The Trust authorised a small group to review the current items of uniform clothing and earlier this year we completed a comprehensive risk assessment which covered where we work, the terrain, environments, weather conditions, the tasks we undertake such as lifting, twisting, turning, standing, sitting, driving; the group also took into consideration the needs for individuals to self-regulate their own temperature regardless of which geographical area they may be working in.
Having completed the risk assessment, the group proceeded to look at the immediate problems arising due to the protracted heat wave and Robert Morton was quick to confirm the need for an alternative to the currently issued shirt and authorised a large purchase of corporate Polo shirts. Although the number readily available fell short of the number required, further stocks have been ordered to ensure that all entitled employees will be able to have two polo shirts to wear as an alternative to the standard button up shirt.

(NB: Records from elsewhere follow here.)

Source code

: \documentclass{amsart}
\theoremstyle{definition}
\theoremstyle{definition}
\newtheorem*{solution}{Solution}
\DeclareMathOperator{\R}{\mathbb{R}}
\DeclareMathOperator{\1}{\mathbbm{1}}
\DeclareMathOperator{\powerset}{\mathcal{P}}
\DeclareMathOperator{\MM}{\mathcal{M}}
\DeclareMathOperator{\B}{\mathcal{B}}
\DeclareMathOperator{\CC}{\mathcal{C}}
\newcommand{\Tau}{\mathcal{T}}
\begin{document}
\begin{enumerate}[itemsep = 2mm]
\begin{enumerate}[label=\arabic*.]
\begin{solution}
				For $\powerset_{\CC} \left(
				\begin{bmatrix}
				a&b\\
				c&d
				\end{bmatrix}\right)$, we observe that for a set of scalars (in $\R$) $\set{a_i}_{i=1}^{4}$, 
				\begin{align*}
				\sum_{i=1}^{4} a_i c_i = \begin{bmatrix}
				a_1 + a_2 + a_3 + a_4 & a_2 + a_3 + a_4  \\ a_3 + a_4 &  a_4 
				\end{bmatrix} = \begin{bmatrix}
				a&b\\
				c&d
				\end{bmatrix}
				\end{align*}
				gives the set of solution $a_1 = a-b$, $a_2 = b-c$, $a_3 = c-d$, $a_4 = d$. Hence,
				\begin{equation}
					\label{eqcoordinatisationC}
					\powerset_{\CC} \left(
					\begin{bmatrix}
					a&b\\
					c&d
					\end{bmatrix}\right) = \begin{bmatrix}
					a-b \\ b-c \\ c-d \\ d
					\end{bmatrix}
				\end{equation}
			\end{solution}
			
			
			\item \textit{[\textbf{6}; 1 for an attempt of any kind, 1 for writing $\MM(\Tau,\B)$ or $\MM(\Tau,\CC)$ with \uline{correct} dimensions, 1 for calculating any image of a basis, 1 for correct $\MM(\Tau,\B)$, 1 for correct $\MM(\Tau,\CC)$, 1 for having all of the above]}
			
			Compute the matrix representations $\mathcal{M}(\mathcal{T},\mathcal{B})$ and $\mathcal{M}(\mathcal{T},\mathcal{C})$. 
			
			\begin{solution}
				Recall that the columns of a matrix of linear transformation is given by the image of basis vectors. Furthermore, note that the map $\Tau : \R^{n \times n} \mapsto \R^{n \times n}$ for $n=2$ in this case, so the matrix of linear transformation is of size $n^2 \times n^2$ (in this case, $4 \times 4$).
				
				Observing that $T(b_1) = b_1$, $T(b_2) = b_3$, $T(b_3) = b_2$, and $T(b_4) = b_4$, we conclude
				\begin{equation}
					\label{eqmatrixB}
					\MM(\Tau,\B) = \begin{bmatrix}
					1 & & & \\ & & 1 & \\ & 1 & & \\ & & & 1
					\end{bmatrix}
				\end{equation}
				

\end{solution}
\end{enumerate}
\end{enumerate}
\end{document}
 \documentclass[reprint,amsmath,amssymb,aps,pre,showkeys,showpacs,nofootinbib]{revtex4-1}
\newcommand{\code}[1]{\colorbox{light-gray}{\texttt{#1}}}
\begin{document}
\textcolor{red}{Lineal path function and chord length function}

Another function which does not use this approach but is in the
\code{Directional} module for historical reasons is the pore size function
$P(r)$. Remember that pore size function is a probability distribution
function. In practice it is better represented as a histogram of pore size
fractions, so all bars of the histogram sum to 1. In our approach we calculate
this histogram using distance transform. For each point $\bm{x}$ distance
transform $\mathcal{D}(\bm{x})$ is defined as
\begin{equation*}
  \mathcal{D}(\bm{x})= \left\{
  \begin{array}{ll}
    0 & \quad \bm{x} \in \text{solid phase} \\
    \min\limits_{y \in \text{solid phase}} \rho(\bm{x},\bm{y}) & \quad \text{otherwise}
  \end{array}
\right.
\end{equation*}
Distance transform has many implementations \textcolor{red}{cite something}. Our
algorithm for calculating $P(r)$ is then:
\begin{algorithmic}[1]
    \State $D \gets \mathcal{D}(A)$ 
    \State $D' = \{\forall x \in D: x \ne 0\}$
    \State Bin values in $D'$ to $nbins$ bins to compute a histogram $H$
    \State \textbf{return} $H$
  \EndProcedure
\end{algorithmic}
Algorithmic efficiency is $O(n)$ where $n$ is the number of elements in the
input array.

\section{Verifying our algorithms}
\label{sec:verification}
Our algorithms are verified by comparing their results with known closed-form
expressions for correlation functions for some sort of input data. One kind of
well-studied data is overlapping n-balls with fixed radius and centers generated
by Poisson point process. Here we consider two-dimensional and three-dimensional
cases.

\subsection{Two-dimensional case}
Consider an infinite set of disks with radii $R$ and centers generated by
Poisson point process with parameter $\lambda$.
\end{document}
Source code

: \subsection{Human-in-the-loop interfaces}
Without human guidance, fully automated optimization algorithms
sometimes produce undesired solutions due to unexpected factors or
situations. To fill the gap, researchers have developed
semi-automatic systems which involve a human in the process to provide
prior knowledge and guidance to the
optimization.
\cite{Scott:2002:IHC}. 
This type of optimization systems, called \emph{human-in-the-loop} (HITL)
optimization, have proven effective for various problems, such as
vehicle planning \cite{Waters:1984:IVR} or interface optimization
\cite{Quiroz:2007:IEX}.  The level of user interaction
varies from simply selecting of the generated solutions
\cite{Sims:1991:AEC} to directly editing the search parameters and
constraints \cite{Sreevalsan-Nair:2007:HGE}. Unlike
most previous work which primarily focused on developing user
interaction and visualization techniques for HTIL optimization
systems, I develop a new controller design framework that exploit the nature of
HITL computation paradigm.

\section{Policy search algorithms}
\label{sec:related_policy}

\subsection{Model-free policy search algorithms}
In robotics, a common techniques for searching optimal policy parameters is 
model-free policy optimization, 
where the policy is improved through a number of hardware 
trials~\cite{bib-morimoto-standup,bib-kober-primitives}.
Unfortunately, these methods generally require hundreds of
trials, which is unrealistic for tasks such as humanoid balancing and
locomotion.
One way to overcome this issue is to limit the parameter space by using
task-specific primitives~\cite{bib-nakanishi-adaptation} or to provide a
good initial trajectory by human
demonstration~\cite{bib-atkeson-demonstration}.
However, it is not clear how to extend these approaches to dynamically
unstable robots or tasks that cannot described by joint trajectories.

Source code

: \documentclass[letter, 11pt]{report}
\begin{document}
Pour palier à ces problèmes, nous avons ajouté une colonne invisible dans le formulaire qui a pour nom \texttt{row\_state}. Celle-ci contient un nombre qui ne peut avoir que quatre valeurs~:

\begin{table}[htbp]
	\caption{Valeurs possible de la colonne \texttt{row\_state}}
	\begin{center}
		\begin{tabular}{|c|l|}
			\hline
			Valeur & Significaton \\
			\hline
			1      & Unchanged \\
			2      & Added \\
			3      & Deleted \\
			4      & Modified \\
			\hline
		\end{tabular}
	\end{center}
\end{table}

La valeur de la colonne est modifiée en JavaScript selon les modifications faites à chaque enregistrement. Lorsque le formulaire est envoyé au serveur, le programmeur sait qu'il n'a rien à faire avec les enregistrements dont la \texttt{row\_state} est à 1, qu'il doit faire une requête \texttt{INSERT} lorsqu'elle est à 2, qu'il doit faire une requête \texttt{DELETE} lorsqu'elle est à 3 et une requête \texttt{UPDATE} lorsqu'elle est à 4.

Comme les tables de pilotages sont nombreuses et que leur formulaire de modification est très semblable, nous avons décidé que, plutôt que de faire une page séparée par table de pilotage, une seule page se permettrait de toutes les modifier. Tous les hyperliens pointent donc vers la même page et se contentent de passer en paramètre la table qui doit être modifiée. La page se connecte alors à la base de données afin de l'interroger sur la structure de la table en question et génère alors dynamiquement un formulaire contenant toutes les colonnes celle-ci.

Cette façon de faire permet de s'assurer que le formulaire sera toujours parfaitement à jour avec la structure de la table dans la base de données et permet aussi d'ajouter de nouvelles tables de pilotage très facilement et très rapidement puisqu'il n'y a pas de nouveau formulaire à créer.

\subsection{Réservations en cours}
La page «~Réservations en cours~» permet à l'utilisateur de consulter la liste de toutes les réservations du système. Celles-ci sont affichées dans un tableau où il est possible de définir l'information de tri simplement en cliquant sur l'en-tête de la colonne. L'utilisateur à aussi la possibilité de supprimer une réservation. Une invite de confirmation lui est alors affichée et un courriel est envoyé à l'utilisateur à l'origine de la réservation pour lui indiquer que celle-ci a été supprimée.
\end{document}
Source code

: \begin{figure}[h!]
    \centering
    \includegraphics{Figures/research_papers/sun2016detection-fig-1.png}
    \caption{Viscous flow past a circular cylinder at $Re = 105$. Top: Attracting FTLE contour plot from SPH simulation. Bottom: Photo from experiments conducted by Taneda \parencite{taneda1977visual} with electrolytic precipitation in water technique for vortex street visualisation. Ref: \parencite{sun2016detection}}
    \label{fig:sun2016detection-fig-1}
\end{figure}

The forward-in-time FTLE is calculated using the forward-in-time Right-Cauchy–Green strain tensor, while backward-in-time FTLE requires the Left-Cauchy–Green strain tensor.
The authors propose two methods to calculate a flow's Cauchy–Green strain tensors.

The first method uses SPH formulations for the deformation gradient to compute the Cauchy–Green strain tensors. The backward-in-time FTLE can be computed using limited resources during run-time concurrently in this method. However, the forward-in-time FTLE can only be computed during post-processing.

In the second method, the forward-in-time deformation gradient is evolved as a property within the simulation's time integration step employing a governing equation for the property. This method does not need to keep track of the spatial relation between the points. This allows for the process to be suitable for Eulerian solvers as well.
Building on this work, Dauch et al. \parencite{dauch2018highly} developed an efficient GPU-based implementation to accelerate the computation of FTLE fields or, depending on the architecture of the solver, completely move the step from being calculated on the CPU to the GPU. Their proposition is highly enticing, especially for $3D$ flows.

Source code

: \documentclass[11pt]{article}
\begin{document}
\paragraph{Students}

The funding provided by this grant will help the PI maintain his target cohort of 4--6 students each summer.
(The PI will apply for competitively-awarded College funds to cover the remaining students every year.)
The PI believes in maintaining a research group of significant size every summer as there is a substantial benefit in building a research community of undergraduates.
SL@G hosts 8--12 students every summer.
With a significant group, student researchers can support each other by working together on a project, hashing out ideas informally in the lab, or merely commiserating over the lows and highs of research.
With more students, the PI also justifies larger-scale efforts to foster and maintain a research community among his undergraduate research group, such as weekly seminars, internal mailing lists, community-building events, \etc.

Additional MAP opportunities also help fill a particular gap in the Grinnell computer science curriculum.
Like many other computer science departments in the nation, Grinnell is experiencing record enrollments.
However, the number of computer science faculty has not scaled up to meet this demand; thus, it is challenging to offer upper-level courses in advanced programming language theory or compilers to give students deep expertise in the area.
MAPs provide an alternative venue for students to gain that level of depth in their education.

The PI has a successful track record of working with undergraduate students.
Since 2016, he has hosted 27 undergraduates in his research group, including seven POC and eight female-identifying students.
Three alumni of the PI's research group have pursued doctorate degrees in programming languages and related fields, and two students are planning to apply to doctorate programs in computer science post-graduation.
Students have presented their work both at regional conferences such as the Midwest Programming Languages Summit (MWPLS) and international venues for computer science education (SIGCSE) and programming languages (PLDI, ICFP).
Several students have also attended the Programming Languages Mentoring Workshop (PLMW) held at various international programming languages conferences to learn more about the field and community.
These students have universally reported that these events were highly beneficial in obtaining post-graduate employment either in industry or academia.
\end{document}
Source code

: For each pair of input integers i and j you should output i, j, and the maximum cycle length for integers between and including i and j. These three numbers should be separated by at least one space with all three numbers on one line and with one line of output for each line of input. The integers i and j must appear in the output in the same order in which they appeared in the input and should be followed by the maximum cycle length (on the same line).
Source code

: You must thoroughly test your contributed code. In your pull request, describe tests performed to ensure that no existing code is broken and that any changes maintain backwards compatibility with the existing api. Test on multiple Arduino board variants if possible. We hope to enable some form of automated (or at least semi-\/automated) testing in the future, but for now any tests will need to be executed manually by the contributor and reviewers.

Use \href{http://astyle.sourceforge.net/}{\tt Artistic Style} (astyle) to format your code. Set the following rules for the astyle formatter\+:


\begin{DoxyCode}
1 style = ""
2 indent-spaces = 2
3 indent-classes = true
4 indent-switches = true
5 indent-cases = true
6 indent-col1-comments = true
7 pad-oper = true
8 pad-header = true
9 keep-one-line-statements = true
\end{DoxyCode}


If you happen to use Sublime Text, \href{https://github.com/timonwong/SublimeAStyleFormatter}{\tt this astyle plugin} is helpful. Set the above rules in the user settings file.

The uniform group were also aware that following the current heat wave the prediction is that the UK could experience a colder than normal winter. To ensure that employees that are expected to work out doors are able to keep warm in the extremes of winter, the group identified the level of warmth and dryness that employees will need and this created a criteria that potential options would need to achieve.
However, the criteria was expanded upon due to Robert Morton setting down a rigid expectation that the winter outer clothing / jacket must be delivered by the end of November to ensure that the members of staff receive them this year and before the onset of the winter weather conditions.
Several different types of outer clothing / jackets were reviewed by the uniform group and recommendations were submitted to the Board for consideration and approval. The end result was that only Keeler was able or prepared to guarantee the mandatory completion and delivery date. This has resulted in an order being placed with Keeler, to supply a waterproof and windproof outer jacket, which must be delivered to the Trust in order for employees to be issued with one item each, before winter sets in.
There uniform group completed a risk assessment, which established the need for the clothing and its basic criteria, Robert Morton insisted that it must be delivered before the winter weather arrives this year, and the supplier has promised to meet the delivery date. The rules which govern procurement have been observed and if all the pieces of the jigsaw tally up, all entitled members of staff will be in possession of a new winter jacket before Winter.
The uniform group will continue with their work on reviewing the current items of uniform clothing and their progress will be reported up the lines via the health & safety committee.